Bake the bread then break the bread

One way to bond as a family is to bake bread together first. During Easter in my childhood, I remember making Paska bread with my mother. Paska bread is a Ukrainian Easter bread brought to our family by my Hungarian-Austrian paternal grandmother, Mary. Every year we make the bread on Maundy Thursday and bring it to church for the blessing of Easter baskets on Holy Saturday morning. We always offer extra breads to family and friends. An Easter tradition that I still perpetuate for my young family.

Bread is one of the only traditions that has transcended nationalities and time. Countries around the world have baked and broken bread for millennia much the same way we do today. Whether around a table or in the dirt, it’s usually part of a meal with others. Jesus shared bread with his apostles at one of the most historic meals of all time, the Last Supper. I urge you to invite someone new to your table to break bread this season. Ask them what family stories they have about “breaking bread” together, and enjoy the connection created around a simple yet complex loaf of bread.

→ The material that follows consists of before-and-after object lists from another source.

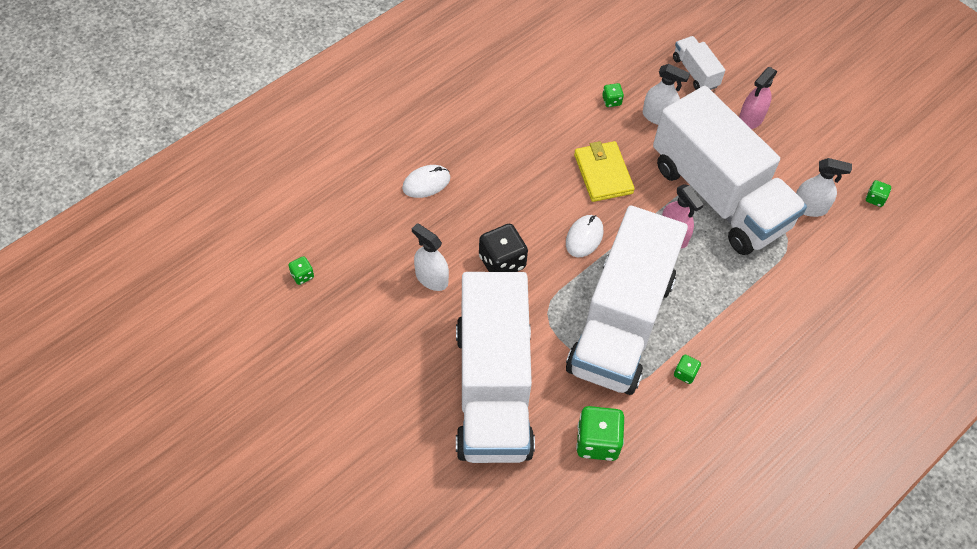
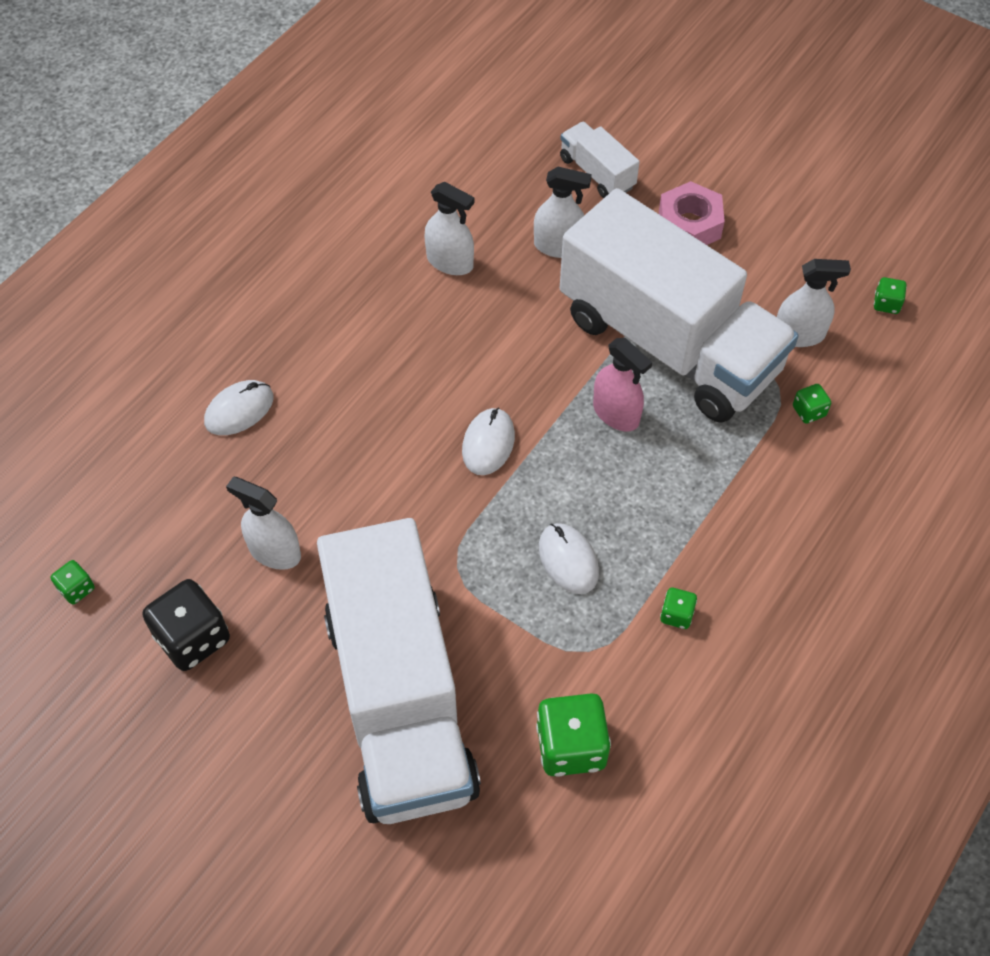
camera: 10 degrees left, 0 degrees up
black dice [479,224,528,272] -> black dice moved to [142,579,230,671]
white truck [566,206,688,395] -> white mouse [539,523,599,594]
yellow wallet [574,141,635,202] -> none
green dice [602,83,624,107] -> green dice moved to [793,384,831,424]
pink spray bottle [739,67,777,129] -> pink nut [659,181,725,245]
none -> white spray bottle [424,182,475,275]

*Delistraty, Cody C., The Importance of Eating Together, July 18, 2014,

JoAnne Pavin is an integrative wellness consultant, speaker and founder of The Meal magazine – a quarterly publication that inspires people to slow down and connect around the meal experience. She has over two decades of experience providing personalized wellness services to individuals and businesses integrating nutrition education, fitness, meditation and mindset training to promote healthier and more balanced lifestyles. She holds a Bachelor’s degree in Biology, is a certified Ayurveda and Yoga practitioner with Ayurvedic studies from the International Academy of Ayurveda in Prune, India. Additionally, she is a Certified Weight Management Consultant, Optimize Coach, Registered Massage Therapist, and Registered Yoga Instructor through Yoga Alliance. To learn more about Creative Day Renewal retreats on Marco, visit or contact her at [email protected]

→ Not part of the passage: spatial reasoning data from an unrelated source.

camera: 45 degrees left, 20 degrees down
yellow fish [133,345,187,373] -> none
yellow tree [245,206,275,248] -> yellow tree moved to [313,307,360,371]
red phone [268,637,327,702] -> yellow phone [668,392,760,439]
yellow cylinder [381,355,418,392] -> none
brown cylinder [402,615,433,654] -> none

JoAnne Pavin is neither a doctor nor a psychologist, and her recommendations do not replace conventional medicine, diagnosis or treatment. Any recommended foods, herbs or nutritional advice are not medicines and may require professional medical or psychological examination before the person can receive them.

Paska recipe

Makes two loaves of bread


2 cups whole milk

1 stick of organic butter

6 eggs (beaten)

2 packets of yeast

½ cup white sugar

2 tablespoons vanilla extract

¼ to 1/3 cup brandy liqueur

1 teaspoon of salt

6-8+ cups King Arthur flour (this won’t be exact, you’ll need to add flour until it doesn’t stick to your hand)

Melt the stick of butter over low heat. Add the milk, mix and simmer. Set aside and chill. In a separate bowl, empty the yeast packets, add ¼ cup of warm water and 1 teaspoon of sugar. Stir gently until foam appears. Add the milk and butter mixture and the vanilla and brandy to the yeast.

Transfer to a large bowl and add the remaining sugar, salt and beaten eggs. Slowly add the flour to the mixture, cup by cup, stirring with a wooden spoon until about four cups have been added. Then knead with your hands for a good five minutes, adding additional cups of flour. You will add until the dough does not stick to your fingers. Grease or butter another large bowl. Put the dough in the bowl and cover with a tea towel. Find a warm, dark place to get up for at least three hours.

After three hours, pack and knead again, cut in half (reserve a small amount to form a cross on top if desired) and put equally separated balls of dough in oiled or buttered Pyrex glass (I prefer round) or bread pans. Leave to rise for another hour.

Brush them with butter before they cook.

Bake at 350 degrees for 40-45 minutes. Test with a cake tester that the center is not sticky.